BEGIN

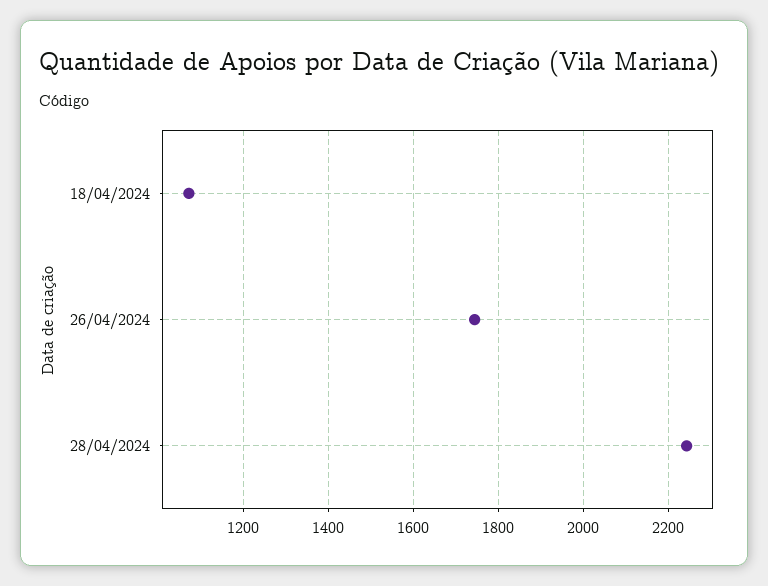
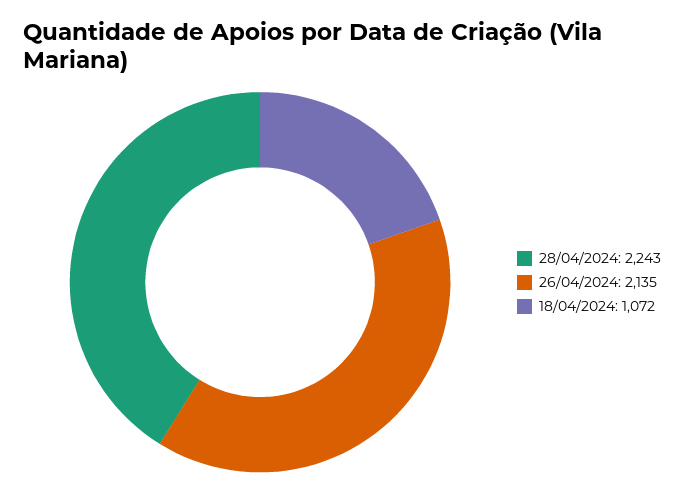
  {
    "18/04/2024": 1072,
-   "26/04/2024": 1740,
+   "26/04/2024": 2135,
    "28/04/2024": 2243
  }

END
BEGIN

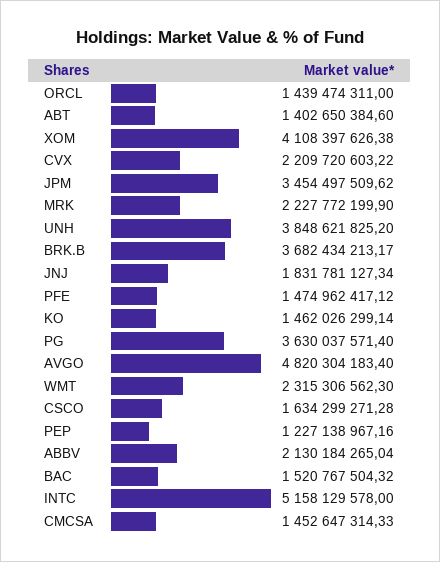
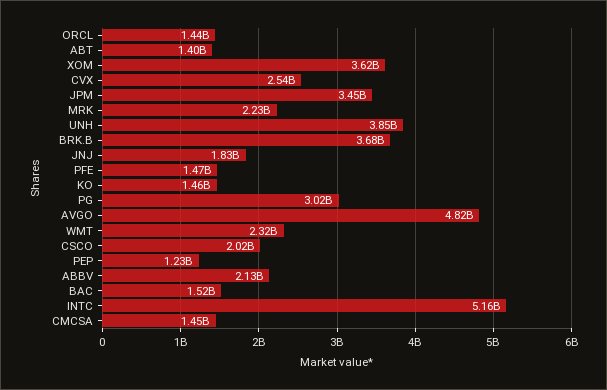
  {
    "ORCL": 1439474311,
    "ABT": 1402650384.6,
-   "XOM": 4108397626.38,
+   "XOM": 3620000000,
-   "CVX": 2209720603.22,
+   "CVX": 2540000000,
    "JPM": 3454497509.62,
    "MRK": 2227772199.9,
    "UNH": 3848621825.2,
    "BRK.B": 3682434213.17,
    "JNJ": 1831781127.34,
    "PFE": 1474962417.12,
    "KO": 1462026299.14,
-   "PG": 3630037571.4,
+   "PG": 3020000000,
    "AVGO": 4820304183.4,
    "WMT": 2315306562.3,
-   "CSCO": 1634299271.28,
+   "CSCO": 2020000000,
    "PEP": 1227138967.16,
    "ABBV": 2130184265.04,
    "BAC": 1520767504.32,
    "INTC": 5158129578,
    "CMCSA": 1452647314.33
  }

END

== Work instructions ==
Where a line in the material above holds "CSCO", copy that line.

== Solution ==
-   "CSCO": 1634299271.28,
+   "CSCO": 2020000000,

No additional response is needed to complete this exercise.